While Xi is expected to rule until 2023, he needs to get allies on the committee who will back his three-year war on corruption and his plans for reforming China’s slowing economy, experts said.
Xi has been involved in a number of funerals this year for ex-officials who spanned China’s political spectrum.
Funerals of notable figures have a unique place in Chinese politics and are carefully choreographed by the party.
Attendance is often scrutinised for clues as to whether retired officials are among the mourners, indicating they still have clout.
Xi’s bridge-building shows a different, more nuanced side of a president who appears to the outside world as China’s most top-down ruler since Mao Zedong.
The Chinese leader’s anti-graft campaign has netted scores of senior officials, targeted influential families and frightened a bureaucracy to the point where some officials won’t make decisions for fear of drawing attention to themselves.
It has also traumatized political factions.
That’s why Xi was among the mourners at Deng’s funeral in Beijing on Feb. 17, where he bowed three times before the body of the ultra-conservative Marxist ideologue, sources said.
Xi had no obligation to go, the sources added, requesting anonymity because they were not authorised to speak to foreign media.
Deng had also been a nemesis of Xi’s late father, Xi Zhongxun, a vice premier in the late 1950s and early 1960s.
“Deng Liqun was a leftist and Xi Zhongxun a rightist. They were political enemies since … the 1950s,” one source said.
In China, leftists are opposed to market-oriented reforms and Western-style democracy, while rightists are more liberal-minded. Precisely where President Xi sits is fluid, which is how he wants it, experts say.
“Xi went because he needs leftists in his fight against corruption,” the source said.
Experts believe that, in a worst-case scenario, conservatives could try to oust Xi, especially if the economy falters further and unemployment sky-rockets.
The president has walked a tightrope targeting “tigers”, or senior figures, in his corruption crackdown.
Among them has been former security tsar Zhou Yongkang, a conservative heavyweight jailed for life in June.
Despite that balancing act and China’s plunging stock markets, Xi is sure to display confidence when he holds talks with U.S. President Barack Obama in Washington this week and give little ground on issues that bedevil ties, from cyber security to China’s territorial ambitions.
“He’s Their Guy”
Xi has also paid tribute to those on China’s political right.
Zeng Yanxiu, the first party member purged in the 1957 Anti-Rightist movement against liberal intellectuals, died in Beijing on March 3, according to sources close to the family. He was 96.
The party banned the holding of a public service because Zeng’s death coincided with the annual full session of parliament, the sources said.

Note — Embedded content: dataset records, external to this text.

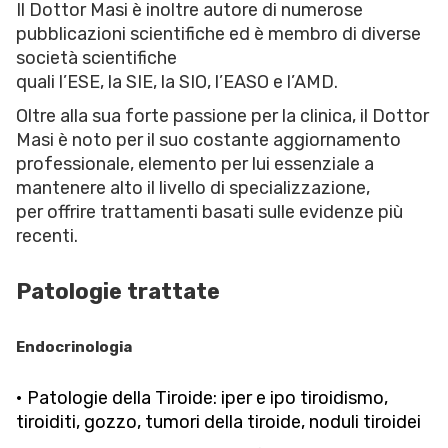
Il Dottor Masi è inoltre autore di numerose
pubblicazioni scientifiche ed è membro di diverse
società scientifiche
quali l’ESE, la SIE, la SIO, l’EASO e l’AMD.
Oltre alla sua forte passione per la clinica, il Dottor
Masi è noto per il suo costante aggiornamento
professionale, elemento per lui essenziale a
mantenere alto il livello di specializzazione,
per offrire trattamenti basati sulle evidenze più
recenti.
Patologie trattate
Endocrinologia
• Patologie della Tiroide: iper e ipo tiroidismo,
tiroiditi, gozzo, tumori della tiroide, noduli tiroidei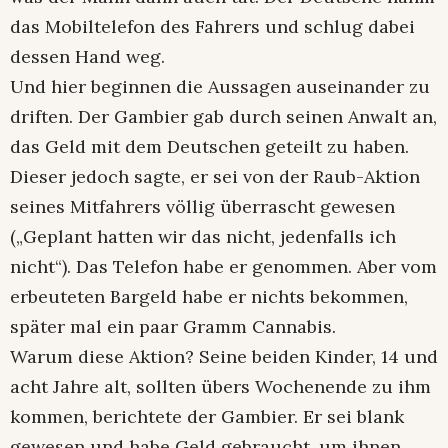
das Mobiltelefon des Fahrers und schlug dabei
dessen Hand weg.
Und hier beginnen die Aussagen auseinander zu
driften. Der Gambier gab durch seinen Anwalt an,
das Geld mit dem Deutschen geteilt zu haben.
Dieser jedoch sagte, er sei von der Raub-Aktion
seines Mitfahrers völlig überrascht gewesen
(„Geplant hatten wir das nicht, jedenfalls ich
nicht“). Das Telefon habe er genommen. Aber vom
erbeuteten Bargeld habe er nichts bekommen,
später mal ein paar Gramm Cannabis.
Warum diese Aktion? Seine beiden Kinder, 14 und
acht Jahre alt, sollten übers Wochenende zu ihm
kommen, berichtete der Gambier. Er sei blank
gewesen und habe Geld gebraucht, um ihnen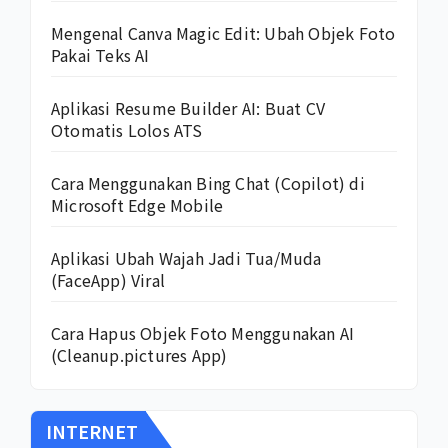
Mengenal Canva Magic Edit: Ubah Objek Foto
Pakai Teks AI
Aplikasi Resume Builder AI: Buat CV
Otomatis Lolos ATS
Cara Menggunakan Bing Chat (Copilot) di
Microsoft Edge Mobile
Aplikasi Ubah Wajah Jadi Tua/Muda
(FaceApp) Viral
Cara Hapus Objek Foto Menggunakan AI
(Cleanup.pictures App)
INTERNET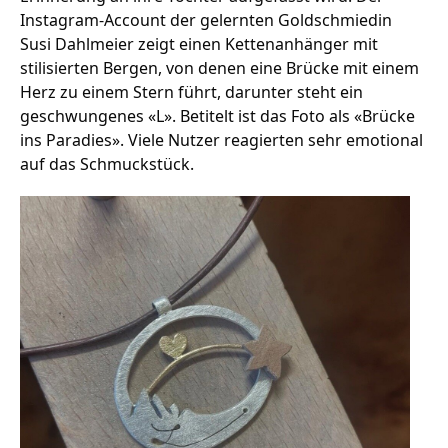
Instagram-Account der gelernten Goldschmiedin
Susi Dahlmeier zeigt einen Kettenanhänger mit
stilisierten Bergen, von denen eine Brücke mit einem
Stellenangebote
Herz zu einem Stern führt, darunter steht ein
Unternehmen
geschwungenes «L». Betitelt ist das Foto als «Brücke
Das geheime Geräusch
ins Paradies». Viele Nutzer reagierten sehr emotional
auf das Schmuckstück.
Wandern
Team
Fotobox
Programm
Handwerker
Amphibienschutz
Service
Nachgehört
Podcast
Newsletter
Zeit fürs Oberland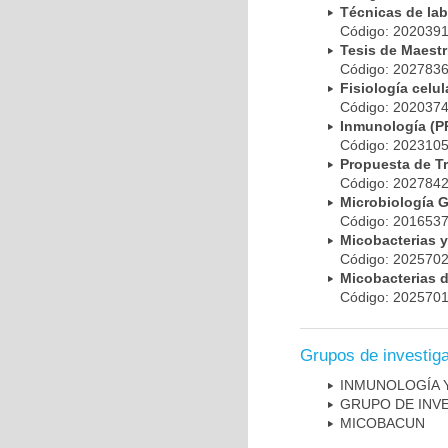
Técnicas de la
Código: 20203
Tesis de Maest
Código: 20278
Fisiología cel
Código: 20203
Inmunología (
Código: 20231
Propuesta de T
Código: 20278
Microbiología 
Código: 20165
Micobacterias 
Código: 20257
Micobacterias 
Código: 20257
Grupos de investig
INMUNOLOGÍA 
GRUPO DE INV
MICOBAC­UN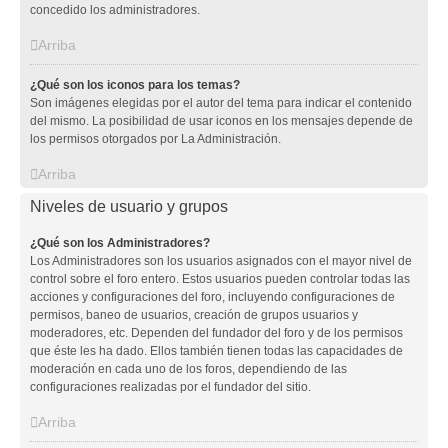
concedido los administradores.
Arriba
¿Qué son los iconos para los temas?
Son imágenes elegidas por el autor del tema para indicar el contenido
del mismo. La posibilidad de usar iconos en los mensajes depende de
los permisos otorgados por La Administración.
Arriba
Niveles de usuario y grupos
¿Qué son los Administradores?
Los Administradores son los usuarios asignados con el mayor nivel de
control sobre el foro entero. Estos usuarios pueden controlar todas las
acciones y configuraciones del foro, incluyendo configuraciones de
permisos, baneo de usuarios, creación de grupos usuarios y
moderadores, etc. Dependen del fundador del foro y de los permisos
que éste les ha dado. Ellos también tienen todas las capacidades de
moderación en cada uno de los foros, dependiendo de las
configuraciones realizadas por el fundador del sitio.
Arriba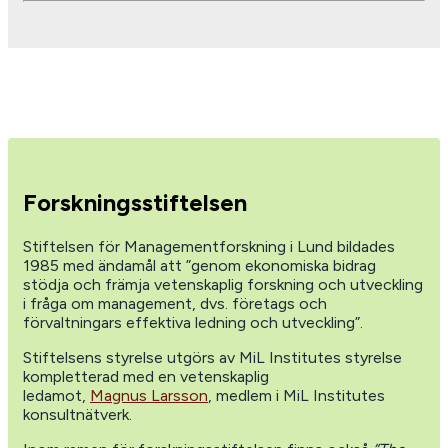
Forskningsstiftelsen
Stiftelsen för Managementforskning i Lund bildades
1985 med ändamål att ”genom ekonomiska bidrag
stödja och främja vetenskaplig forskning och utveckling
i fråga om management, dvs. företags och
förvaltningars effektiva ledning och utveckling”.
Stiftelsens styrelse utgörs av MiL Institutes styrelse
kompletterad med en vetenskaplig
ledamot,
Magnus Larsson
, medlem i MiL Institutes
konsultnätverk.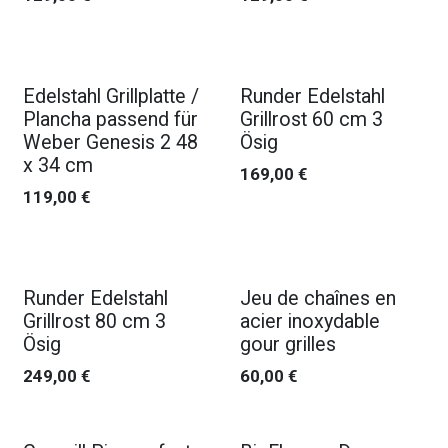
Edelstahl Grillplatte /
Runder Edelstahl
Plancha passend für
Grillrost 60 cm 3
Weber Genesis 2 48
Ösig
x 34 cm
169,00
€
119,00
€
Runder Edelstahl
Jeu de chaînes en
Grillrost 80 cm 3
acier inoxydable
Ösig
gour grilles
249,00
€
60,00
€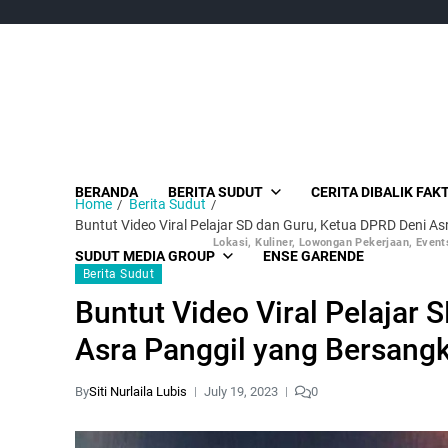
BERANDA
BERITA SUDUT
CERITA DIBALIK FAK
Home
Berita Sudut
Buntut Video Viral Pelajar SD dan Guru, Ketua DPRD Deni A
Lokasi, Kuliner, Lowongan Pekerjaan, Events
SUDUT MEDIA GROUP
ENSE GARENDE
Berita Sudut
Buntut Video Viral Pelajar
Asra Panggil yang Bersang
By
Siti Nurlaila Lubis
July 19, 2023
0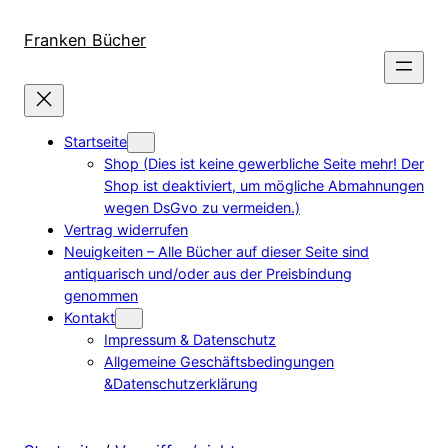
Direkt
zum
Franken Bücher
Inhalt
wechseln
Startseite
Shop (Dies ist keine gewerbliche Seite mehr! Der
Shop ist deaktiviert, um mögliche Abmahnungen
wegen DsGvo zu vermeiden.)
Vertrag widerrufen
Neuigkeiten – Alle Bücher auf dieser Seite sind
antiquarisch und/oder aus der Preisbindung
genommen
Kontakt
Impressum & Datenschutz
Allgemeine Geschäftsbedingungen
&Datenschutzerklärung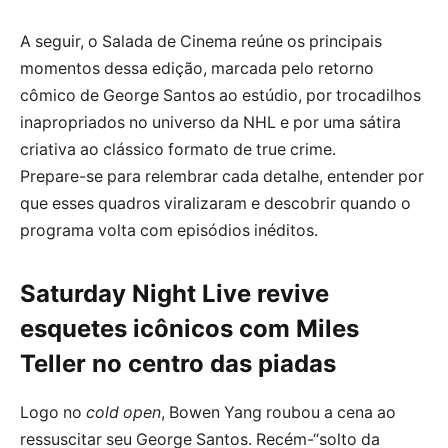
A seguir, o Salada de Cinema reúne os principais
momentos dessa edição, marcada pelo retorno
cômico de George Santos ao estúdio, por trocadilhos
inapropriados no universo da NHL e por uma sátira
criativa ao clássico formato de true crime.
Prepare-se para relembrar cada detalhe, entender por
que esses quadros viralizaram e descobrir quando o
programa volta com episódios inéditos.
Saturday Night Live revive
esquetes icônicos com Miles
Teller no centro das piadas
Logo no
cold open
, Bowen Yang roubou a cena ao
ressuscitar seu George Santos. Recém-“solto da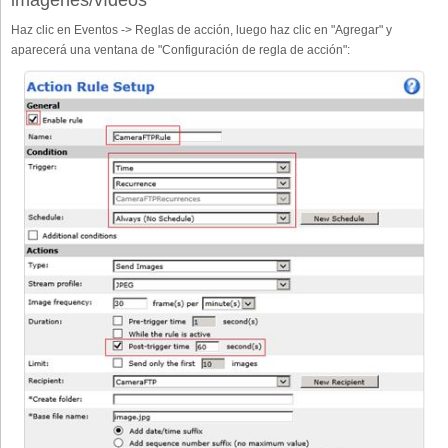
imágenes/vídeos
Haz clic en Eventos -> Reglas de acción, luego haz clic en "Agregar" y
aparecerá una ventana de "Configuración de regla de acción":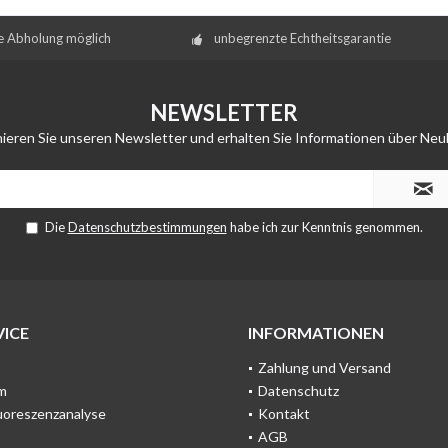
e Abholung möglich
unbegrenzte Echtheitsgarantie
NEWSLETTER
ieren Sie unseren Newsletter und erhalten Sie Informationen über Neu
Die
Datenschutzbestimmungen
habe ich zur Kenntnis genommen.
ICE
INFORMATIONEN
Zahlung und Versand
m
Datenschutz
uoreszenzanalyse
Kontakt
AGB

Neither Xi nor his father were close to Zeng, but the president sent a wreath, they added.
“Xi has been courting both the left and the right in the party,” a second source with leadership ties said. “Xi is a pragmatist, neither a rabid conservative nor excessive liberal.”
In the living room of Zeng’s flat at the time, a Reuters reporter saw visitors bow before a portrait of Zeng, flanked by wreaths from Xi and other leaders.
“Xi draws strength from convincing both sides of the ideological divide that he’s their guy,” said Christopher Johnson, a China expert at the Center for Strategic and International Studies in Washington, referring to Xi’s focus on funerals.
Another notable funeral Xi attended was for Qiao Shi, 90, a former chairman of parliament and once head of the party’s anti-corruption watchdog who was a proponent of strengthening the legal system. Qiao died in Beijing on June 14.
Disquiet in the ranks
Xi also went to the funeral of General Zhang Zhen, former vice chairman of the powerful Central Military Commission, who died in Beijing on Sept. 3 aged 100.
Anti-graft investigators have focused particular attention on the military, causing much disquiet throughout the ranks, sources have said.
While Xi appears to have attended no public weddings since assuming power, his own showed his penchant for keeping his cards close to his chest.
Xi, then 34, and his wife, Peng Liyuan, then 24 and a popular army singer, exchanged vows in a simple ceremony at Xi’s home in the southeastern port city of Xiamen in 1987 where he was a vice mayor, official media reported last year.
Xi then informed the mayor, who invited colleagues to a dinner.
The first to arrive recognised Peng and asked, while shaking Xi’s, hand: “Why is she here?”
Xi replied: “She is my wife”, official media said.